You say that you are modifying your behaviour (biting your tongue and waiting for him to be nice again) and that you should be more patient with him because he has issues. This doesn't seem like a good friendship to me, friendships have ups and downs but there needs to be give and take on both sides. What do you get from the friendship?

MrsMolesworth · 18/11/2015 08:50

Took me years to work out that apologising to a friend when you think they are in the wrong, but you want to make up, is a very wise and sensible thing to do.

MatildaTheCat · 18/11/2015 09:29

It sounds like the reason he has no friends is that he dumps anyone who disagrees with him, or maybe they dump him. He also bears a grudge. Either way he sounds like hard work. If you did get back to friendship he will have the same traits and you will always be careful what you say.

He needs to heed your advice if he wants friends ( maybe he doesn't) and if I were in your position I'd be moving on. Some friendships don't make it.

friedafilmer · 18/11/2015 20:52

Yes, I do really miss him. We have been friends for so many years. But I have been thinking and I was thinking what if we make up and then he does that again? Will I have to go back to holding my tongue?

OP posts:
AndTheBandPlayedOn · 18/11/2015 22:26

Well, perhaps not so much as holding your tongue per se. It might do better to be a little more diplomatic about your point of view than going for the Luke Skywalker 1in a million Death Star kill shot of busting his balls over his the fault that distroyed his marriage, iyswim. I really don't mean that to sound like a chastisement to you- it just may be something of his point of view on the comment.

However, if you can reflect over the history of your friendship: has it always been on his terms (which holding your tongue would fit in)? That would put you in a permanently subordinate position in the friendship though. I don't see how that would be good. It sounds like he'd be a slef esteem vampire and suck the joy out of your life (in addition to all of the negativity).

friedafilmer · 18/11/2015 23:14

^Yes, like I mentioned, I know it was a low blow on my part - but the only one in seven years. And yes it does not make it right, but I was really up to the brim at that time. There I was feeling really good about a major life decision I have already made and really hopeful about the future, and he was spinning it to highlight the negative things about such decision. And it seemed he was just attacking me for no sane reason at all.

OP posts:
CakeMountain · 18/11/2015 23:18

self esteem vampire describes this sort of person so well. Think it through OP, I assume there is no rush, but do what is best for you.

reni2 · 18/11/2015 23:22

Yes, self-esteem vampire. Emotional leech. Friend? Not sure unless you really need to test your emotional resilience, bit like an emo-gym.

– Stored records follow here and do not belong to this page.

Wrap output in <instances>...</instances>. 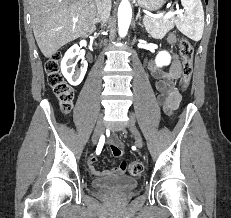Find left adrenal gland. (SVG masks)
Returning <instances> with one entry per match:
<instances>
[{
  "label": "left adrenal gland",
  "instance_id": "1",
  "mask_svg": "<svg viewBox=\"0 0 231 218\" xmlns=\"http://www.w3.org/2000/svg\"><path fill=\"white\" fill-rule=\"evenodd\" d=\"M138 19H141L140 9L138 10V13H137V16H136V21H137ZM139 25H141V24L139 23Z\"/></svg>",
  "mask_w": 231,
  "mask_h": 218
}]
</instances>
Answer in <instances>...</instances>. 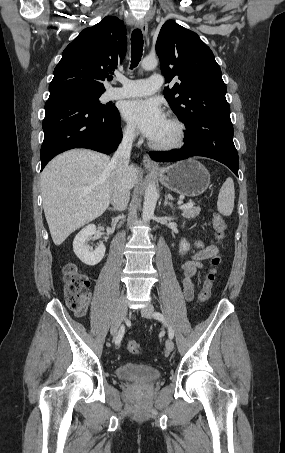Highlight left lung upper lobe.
<instances>
[{"mask_svg": "<svg viewBox=\"0 0 285 453\" xmlns=\"http://www.w3.org/2000/svg\"><path fill=\"white\" fill-rule=\"evenodd\" d=\"M156 52L166 83L180 80L164 90L174 113L185 125L201 119L230 120L227 88L211 49L199 36L169 20L162 26Z\"/></svg>", "mask_w": 285, "mask_h": 453, "instance_id": "5c2ea615", "label": "left lung upper lobe"}]
</instances>
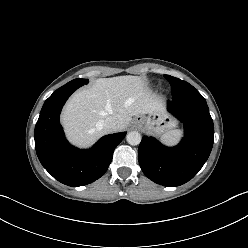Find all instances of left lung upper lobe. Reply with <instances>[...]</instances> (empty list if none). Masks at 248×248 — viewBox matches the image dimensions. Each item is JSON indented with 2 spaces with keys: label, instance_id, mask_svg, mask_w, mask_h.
Returning a JSON list of instances; mask_svg holds the SVG:
<instances>
[{
  "label": "left lung upper lobe",
  "instance_id": "1",
  "mask_svg": "<svg viewBox=\"0 0 248 248\" xmlns=\"http://www.w3.org/2000/svg\"><path fill=\"white\" fill-rule=\"evenodd\" d=\"M172 87L173 98L201 95L192 85L170 75H164Z\"/></svg>",
  "mask_w": 248,
  "mask_h": 248
}]
</instances>
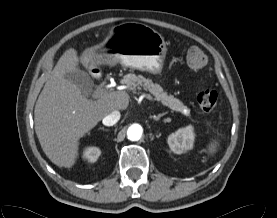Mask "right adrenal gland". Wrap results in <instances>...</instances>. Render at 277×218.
I'll return each mask as SVG.
<instances>
[{"label": "right adrenal gland", "instance_id": "obj_1", "mask_svg": "<svg viewBox=\"0 0 277 218\" xmlns=\"http://www.w3.org/2000/svg\"><path fill=\"white\" fill-rule=\"evenodd\" d=\"M100 129L103 131H108V129H104V127H101Z\"/></svg>", "mask_w": 277, "mask_h": 218}]
</instances>
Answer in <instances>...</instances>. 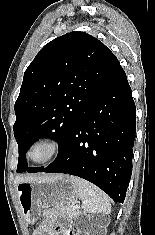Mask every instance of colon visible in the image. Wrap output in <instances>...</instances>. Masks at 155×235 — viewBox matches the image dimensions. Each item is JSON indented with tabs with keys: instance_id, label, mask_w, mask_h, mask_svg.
<instances>
[{
	"instance_id": "5ec220e1",
	"label": "colon",
	"mask_w": 155,
	"mask_h": 235,
	"mask_svg": "<svg viewBox=\"0 0 155 235\" xmlns=\"http://www.w3.org/2000/svg\"><path fill=\"white\" fill-rule=\"evenodd\" d=\"M38 235H46V234H38Z\"/></svg>"
}]
</instances>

friedafilmer · 21/11/2015 20:53

I think the term emotional/self-esteem vampire is correct.

I was standing in a stationery store the other day looking at Christmas cards and deciding whether or not I should send him one.

OP posts:
friedafilmer · 21/11/2015 22:43

I also need to check if I miss him, or I miss the high-low hot-cold temperament.

OP posts:
CakeMountain · 01/12/2015 15:00

Don't know if you are still here OP, but yes, check whether it was the nature of the friendship that was drawing you in. Ultimately, this will be about something in you and early dynamics with family, rather than him - I am guessing he has provoked you due to something unresolved in you.